Password-protected PDFs need unlocking first. Every app on this list chokes on encrypted PDFs. If you have locked files, you’ll need to unlock them first before merging. iLovePDF and Smallpdf both have unlock tools built in.

Check the merged output. About 1 in 20 merges across all tools had a minor issue – usually a page break in a weird spot or a header font changing slightly. Takes 30 seconds to scroll through and verify.

Clear your downloads regularly. Merged files pile up fast. I set a monthly reminder to clean out old PDFs and freed up nearly 3 GB.

FAQ

Can I merge PDF files on Android without an app?

Yes. Browser-based tools like iLovePDF (ilovepdf.com) and Combine PDF (combinepdf.com) work directly in Chrome or any Android browser. No app installation needed. Upload your files, merge them, and download the result. The downside is you need an internet connection.

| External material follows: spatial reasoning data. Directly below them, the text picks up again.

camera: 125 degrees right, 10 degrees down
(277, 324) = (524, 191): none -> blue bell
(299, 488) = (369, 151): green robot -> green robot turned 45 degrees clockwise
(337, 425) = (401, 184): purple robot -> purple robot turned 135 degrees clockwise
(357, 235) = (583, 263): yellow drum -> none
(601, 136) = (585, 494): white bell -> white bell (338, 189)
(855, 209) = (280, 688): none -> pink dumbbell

Is there a completely free PDF merger for Android with no limits?

PDF Merge by Cometdocs offers unlimited merges with no file size cap for free. It shows banner ads but has no functional restrictions. Xodo PDF Reader also offers merge functionality without apparent limits on the free tier, though some advanced features require a subscription.

Will merging PDFs on Android reduce the quality?

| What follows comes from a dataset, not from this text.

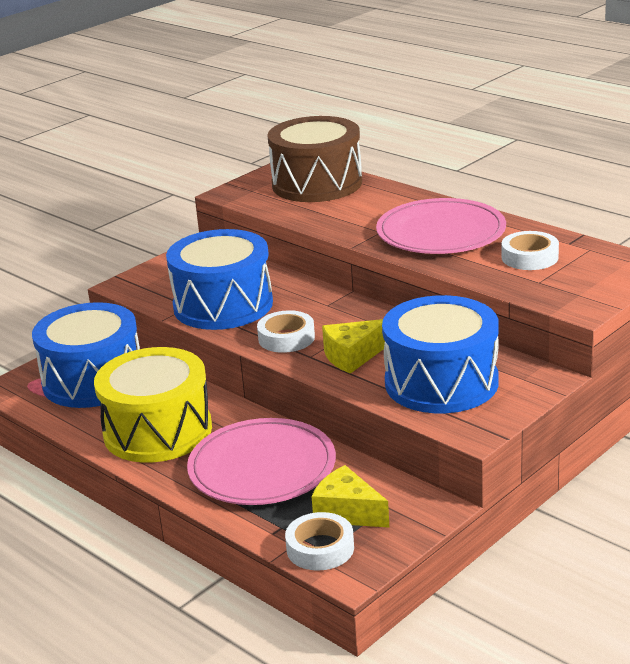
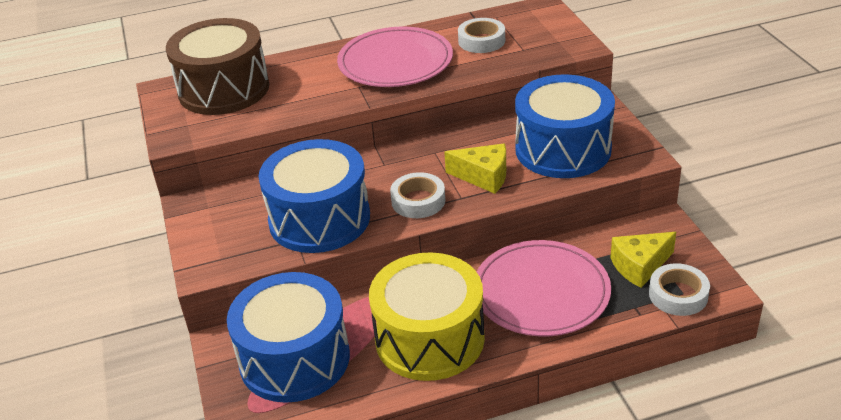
camera: 60 degrees left, 10 degrees up
(353, 356) = (483, 177): yellow cheese -> yellow cheese turned 75 degrees counterclockwise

Most tools preserve original quality. The one exception I found was Smallpdf, which applies slight compression to images during the merge process (about 8-10% file size reduction). For text-only PDFs, all tools tested produced identical output quality. If pixel-perfect image quality matters, use Adobe Acrobat Reader or Xodo.

How do I reorder pages when merging PDFs on Android?

Adobe Acrobat Reader, Smallpdf, and iLovePDF all support drag-and-drop reordering before you merge. Upload your files, then hold and drag them into the order you want. Combine PDF does not support reordering – files merge in the order you upload them, so add them in the right sequence from the start.

Can I merge PDFs on Android offline?

Only PDF Merge by Cometdocs and Xodo work fully offline. Adobe Acrobat Reader can merge offline if you’ve already downloaded the files, but needs to sync when you reconnect. All browser-based tools (iLovePDF, Smallpdf, Combine PDF) require an active internet connection.